### ASSIGNED TASK
Transcribe all of the data verbatim, please, and leave out its pictures.

### THE RECORDS
####

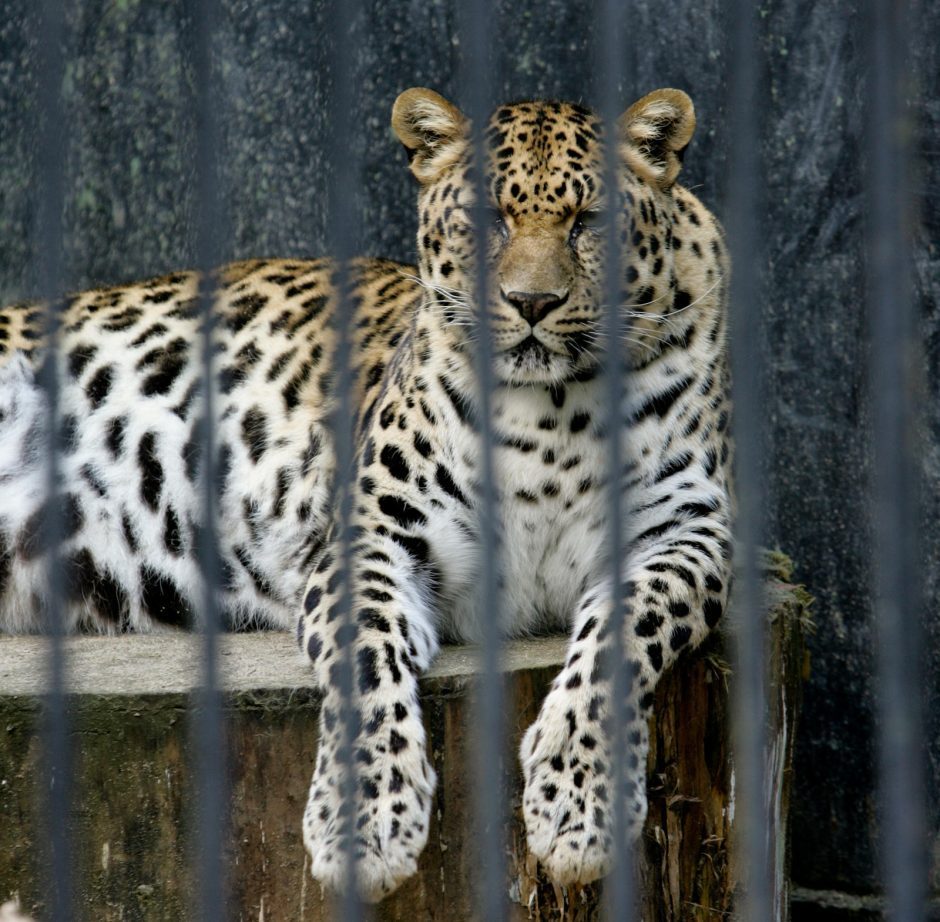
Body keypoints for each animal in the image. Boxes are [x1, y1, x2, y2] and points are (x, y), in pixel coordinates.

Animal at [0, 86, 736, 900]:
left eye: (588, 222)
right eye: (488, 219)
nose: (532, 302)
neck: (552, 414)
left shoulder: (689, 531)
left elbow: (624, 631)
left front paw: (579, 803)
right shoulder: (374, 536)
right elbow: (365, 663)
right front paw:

####

### RESULT
Body keypoints for each animal in the image. Boxes are [x1, y1, x2, y2] and points are (x, y), in pixel coordinates.

Animal at [0, 86, 736, 900]:
left eye: (588, 222)
right eye: (488, 219)
nose: (532, 302)
neck: (552, 414)
left shoulder: (689, 531)
left elbow: (624, 631)
left front paw: (579, 803)
right shoulder: (374, 536)
right elbow: (365, 663)
right front paw:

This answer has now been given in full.